• **Stated goal A**
In the blog excerpt, what is the only real memento the writer has of their grandfather?
• **Stated goal B**
Say whether each statement agrees with the blog excerpt, answering yes or no and quoting the deciding words: (i) The postcard was sent from the battlefront. (ii) The writer's father played the fiddle. (iii) The writer bought two bottles of wine.
• **Stated goal C**
Continue the blog excerpt from the sentence about the unusual shopping list.

• **Excerpt to read**
=======

The black-and-white picture on the front: an insignificant Finnish town in late Thirties or early Forties. Ancient cars, some unassuming buildings and  - of all things - a Shell petrol station (probably the hottest thing in town at the time).
The card is stamped "field post", which means it was sent from the battlefront during World War II. But what fascinates me most is that it was written by my grandfather to his son, my father. My grandfather whom I barely remember. The only real memento I have of him is an old violin - he used to play at wedding parties and such, until he found religion, which apparently put a stop to all that. Nobody else in the family played the fiddle. My father inherited it after his death and hung it on the wall - maybe just looking at it gave him some comfort.

I have never seen this handwriting before. I stare at it, bewitched. The ornamental curls in the capital N of our last name. I have never felt such significance in that name before. The father of my father wrote it as his own, sitting on some rickety train on his way back to the nightmares of war after a brief furlough at home. Still young but already a veteran. Already knowing what it's like to cower in the trenches under such heavy fire that you're convinced it's your last day on earth.

So when the train pauses in a tiny town, he gets off to buy a postcard to send home. The things he writes to his young son are generic and easy-going. "On my way there" to wherever he is going. "Hoping to be home soon." I can almost feel the pain behind this, leaving his wife and several children to fend for themselves on the farm, not knowing if he will actually make it back.

And the phrase "gud skydde oss alla". God protect us all.

I cried over this postcard. I'm going to start writing my last name with that curl in the N.

Friday, March 27, 2015

cyan and Indra's daughter

If you stare too long at a screen, the screen stares back at you.

Didn't Nietzsche say that? Why do I always seem to quote Nietzsche anyway (or is it the same quote over and over?), he wasn't that great from what I very imperfectly recall?

I've been staring at a screen forever,
drunk strawberry tea and chocolate tea and chamomile tea and not enough coffee,
shivered in many-layered scarves,
read my old history textbook from high school and scoffed,
savoured the colour of cyan,
involuntarily learned some politics,
donated blood,
felt happy,
felt bitter and anxious,
prayed for the life of a baby,
understood the pity of Indra's daughter,
bought two bottles of wine although my knees were almost too weak to carry both me and them.

Wednesday, March 25, 2015

guess this is what they call a spree

The unusual shopping list (turquoise bedspread, white paint, a bag of soil, and a pizza) turned out to be quite a challenge.

=======

• **Material supplied**
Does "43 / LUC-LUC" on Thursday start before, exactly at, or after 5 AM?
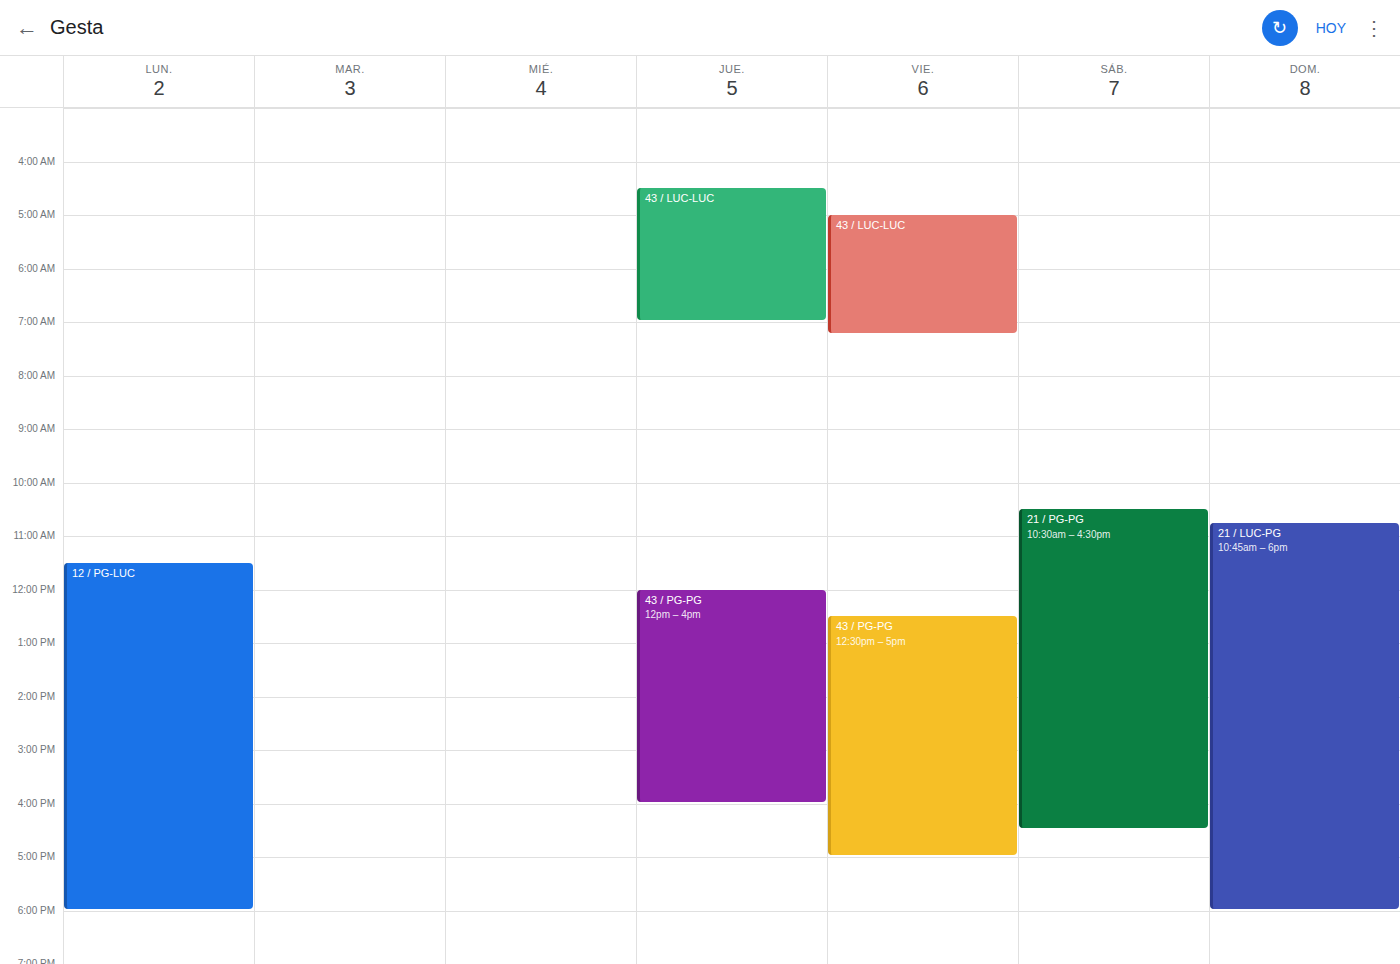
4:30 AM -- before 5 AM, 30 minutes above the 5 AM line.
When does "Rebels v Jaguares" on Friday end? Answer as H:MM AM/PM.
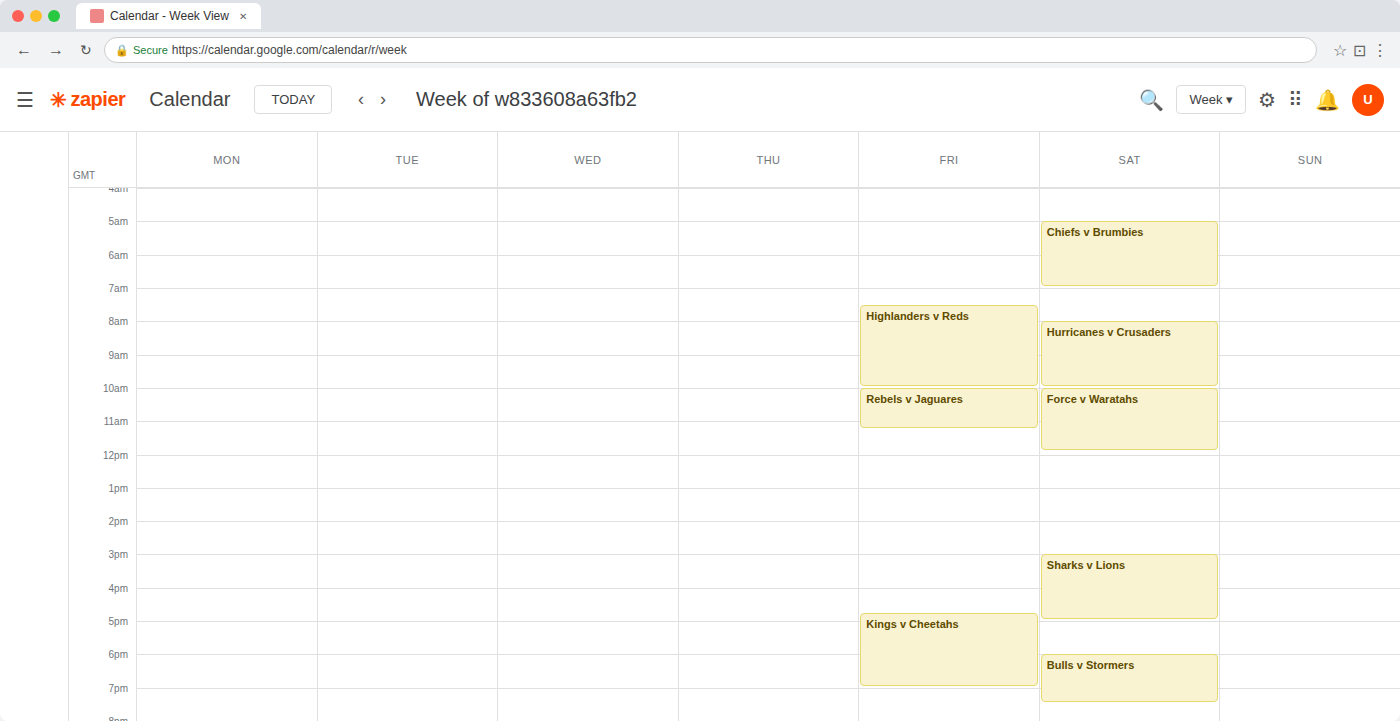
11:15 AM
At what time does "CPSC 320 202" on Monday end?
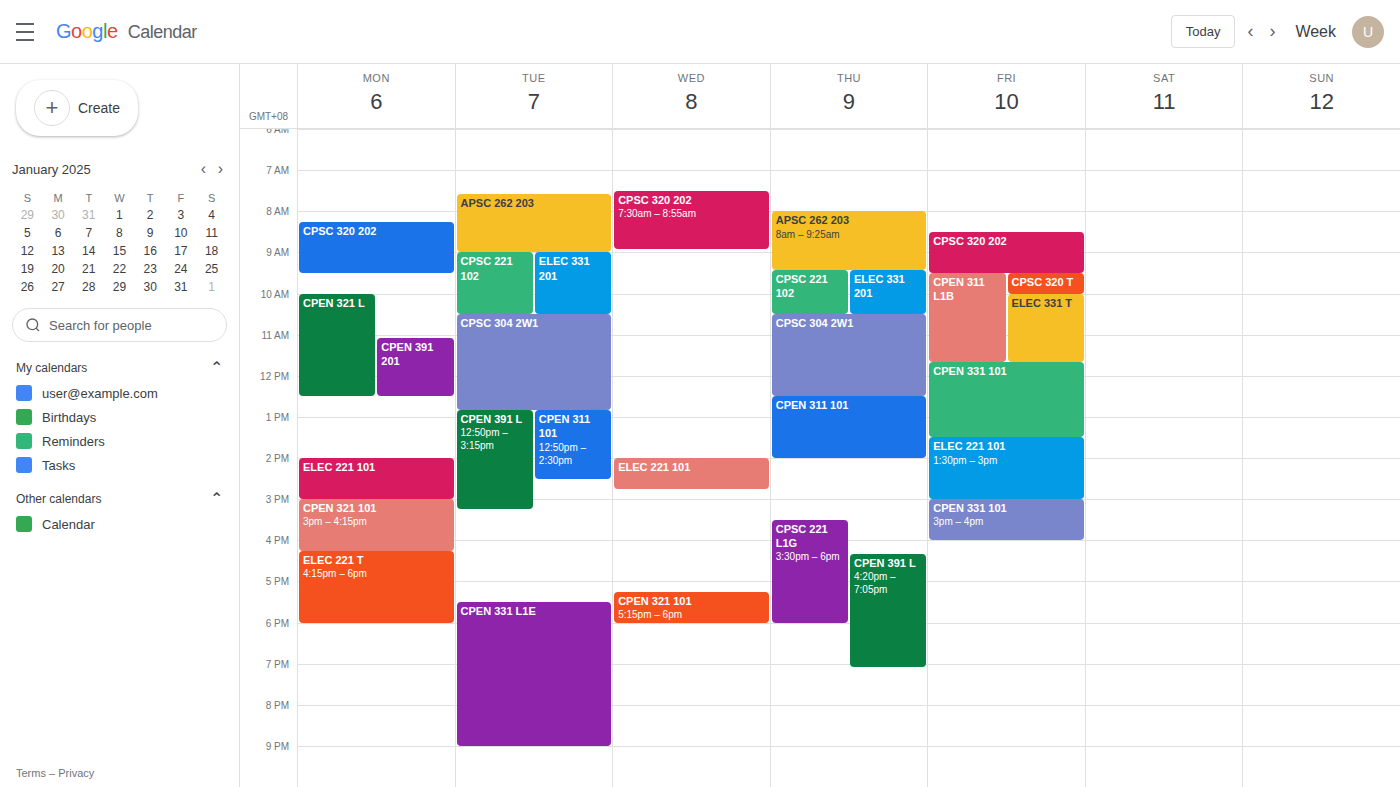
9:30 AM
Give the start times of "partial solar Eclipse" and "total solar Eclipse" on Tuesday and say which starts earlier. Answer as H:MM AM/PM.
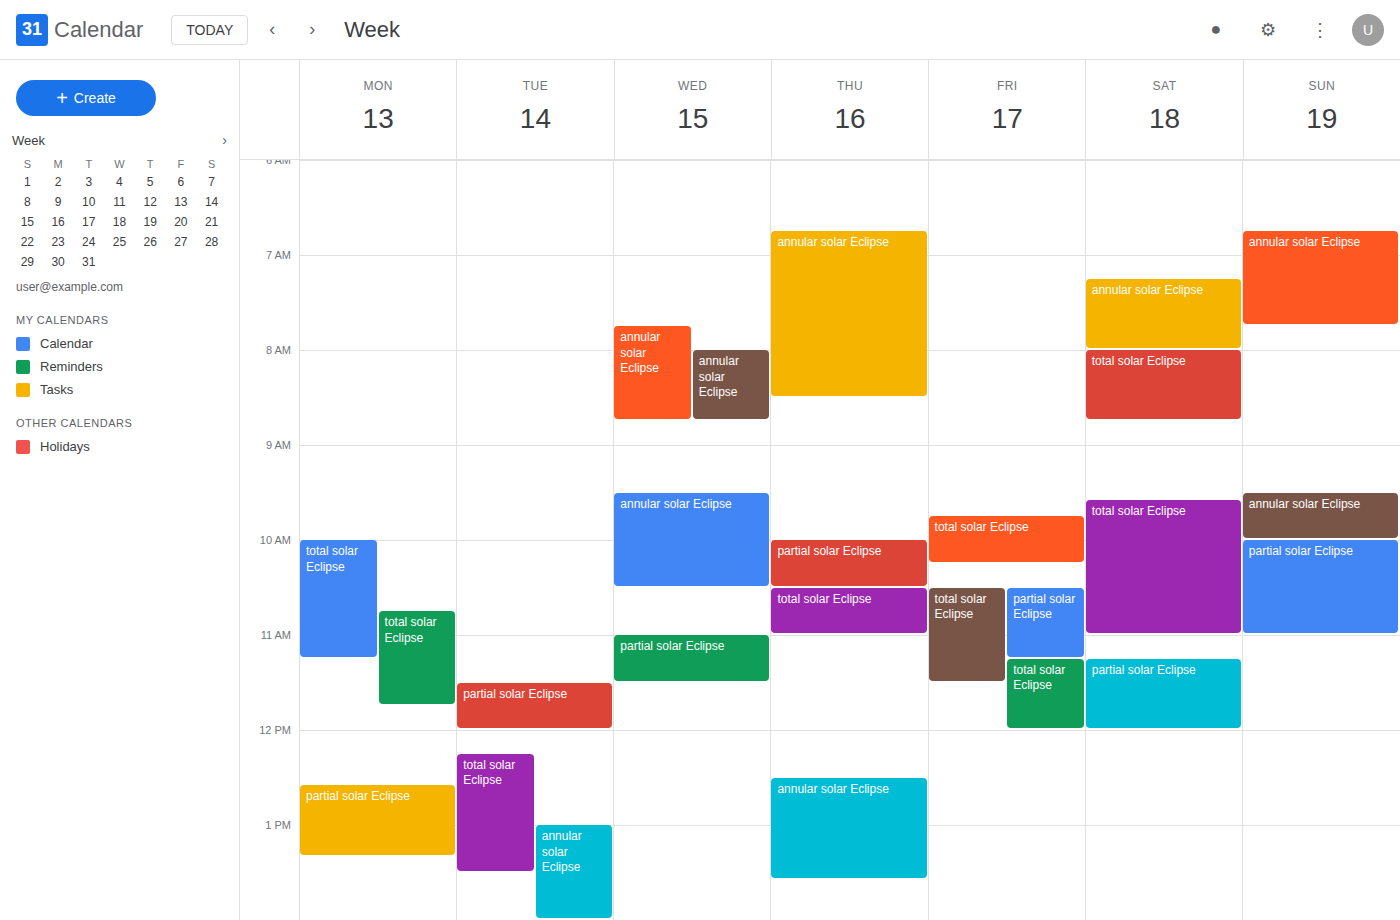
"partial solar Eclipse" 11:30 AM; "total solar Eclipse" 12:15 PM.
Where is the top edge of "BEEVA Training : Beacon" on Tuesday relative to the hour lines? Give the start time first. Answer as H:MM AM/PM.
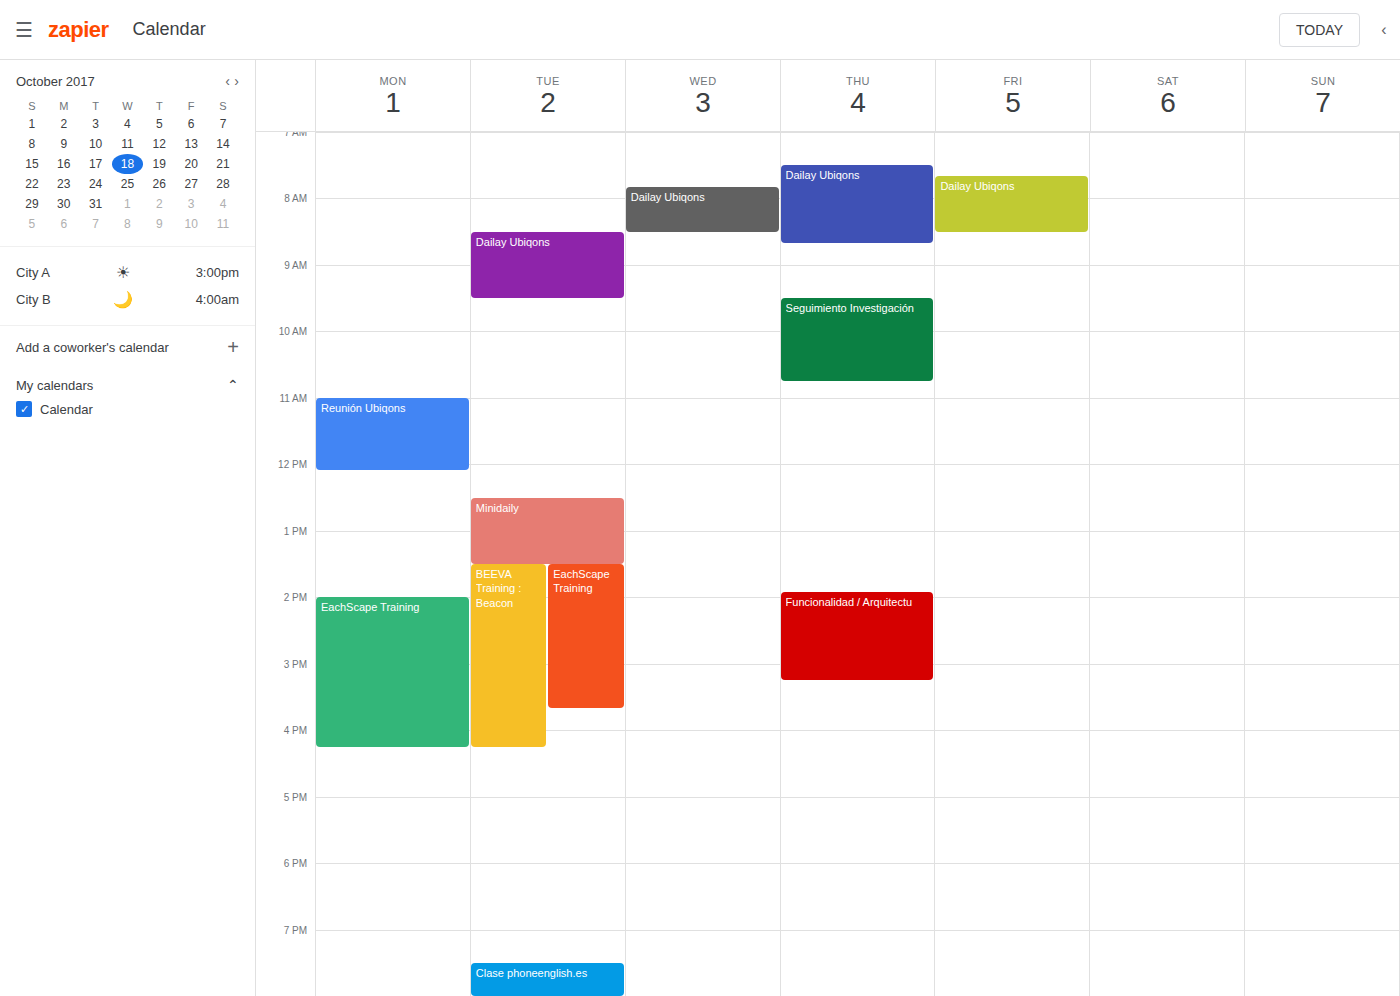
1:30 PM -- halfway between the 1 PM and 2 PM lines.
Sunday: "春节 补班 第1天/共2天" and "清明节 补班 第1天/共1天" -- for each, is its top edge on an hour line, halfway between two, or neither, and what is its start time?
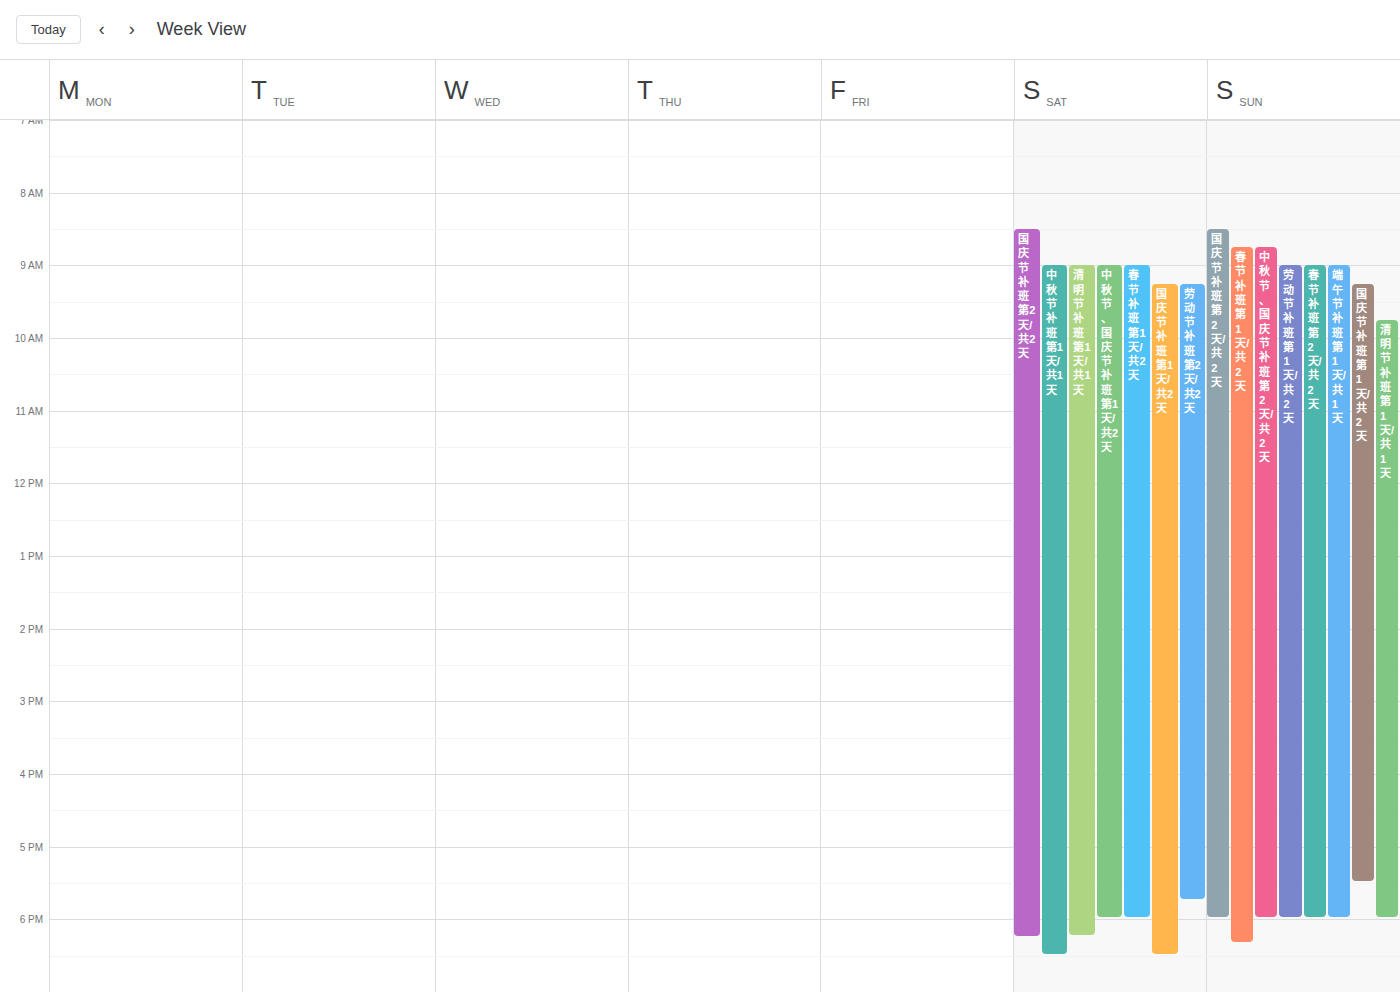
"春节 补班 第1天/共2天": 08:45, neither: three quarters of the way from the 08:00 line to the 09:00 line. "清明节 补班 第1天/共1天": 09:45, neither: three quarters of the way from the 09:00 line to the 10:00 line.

=======

• **Answer A**
An old violin.

• **Answer B**
(i) Yes: "The card is stamped "field post", which means it was sent from the battlefront during World War II."
(ii) No: "Nobody else in the family played the fiddle."
(iii) Yes: "bought two bottles of wine although my knees were almost too weak to carry both me and them."

• **Answer C**
Let's just say that there are no nice bedspreads AT ALL in existence in the world. Whoever decided humanity should only have ugly bedspreads? And why?
The pizza was substituted for a tub of icecream but I managed to get the paint and the soil.

I also came home with a tiny chair, a huge wall print (picture above), three books, mini-daffodils and two spatulas. I seem to have been on a roll.

I also seem to have installed the Kindle reading app on my laptop today.

Tuesday, March 24, 2015

white paint and pizza

The Finns have a convenient word, takatalvi. "Return winter." Takatalvi is when you are enjoying a beautiful spring with budding leaves, singing birds, promises in the air - and then you wake up one morning to a blizzard.

There are weird people who enjoy all kinds of weird weathers, but I have yet to meet someone who likes a takatalvi. It's frustrating at the best of times.

I will deal with this week's takatalvi by getting to grips with an unusual shopping list: a shimmering, turquoise bedspread, white paint, a bag of soil, and a pizza.

Thursday, March 19, 2015

legal alien

"If you want to know what’s important to a culture, learn their language." (Joanne Harris)

I'm trying. It feels really weird, being part of a minority sometimes. As if I'm an alien in my own country.

Wednesday, March 18, 2015

ice, mud, whiskey

Ice-skating on a silent sea,
going to the village where strangers wave at me,
an exhilarating mud drive with my mother's Toyota,
coffee al fresco,
making someone happy,
celebrating St. Patrick's Day with a hot whiskey...
...and with the magnificent aurora borealis, torching the night sky in green.

Tuesday, March 17, 2015

phone manners in Ireland

What happens when you buy a new phone in Ireland: You turn it on for the first time - fresh out of the packaging - immediately receive a text message and assume that it's some generic welcome message from the service provider or something.

Instead, it says, "Bitch you woke me up I was sound asleep".

In Ireland, even the phones are short-tempered. And woefully ignorant (or uncaring, more likely) about punctuation.

Monday, March 16, 2015

the vertical disco

The strip light in the lift is dying. Flickering wildly, sometimes plunging the lift into complete darkness. It's an exciting ride down from the fourth floor.

Someone has tried to put a positive spin on things and added a helpful note on the lift door.

Sunday, March 15, 2015

poetic weather on the Baltic Sea

I'm not really interested in the weather forecast (why spoil the surprise?). But I partake of it sometimes, purely for its lyrical qualities.

I mean, "an Arctic blizzard with strong winds and six inches of snow", although not enjoyable in real life, sounds very poetic.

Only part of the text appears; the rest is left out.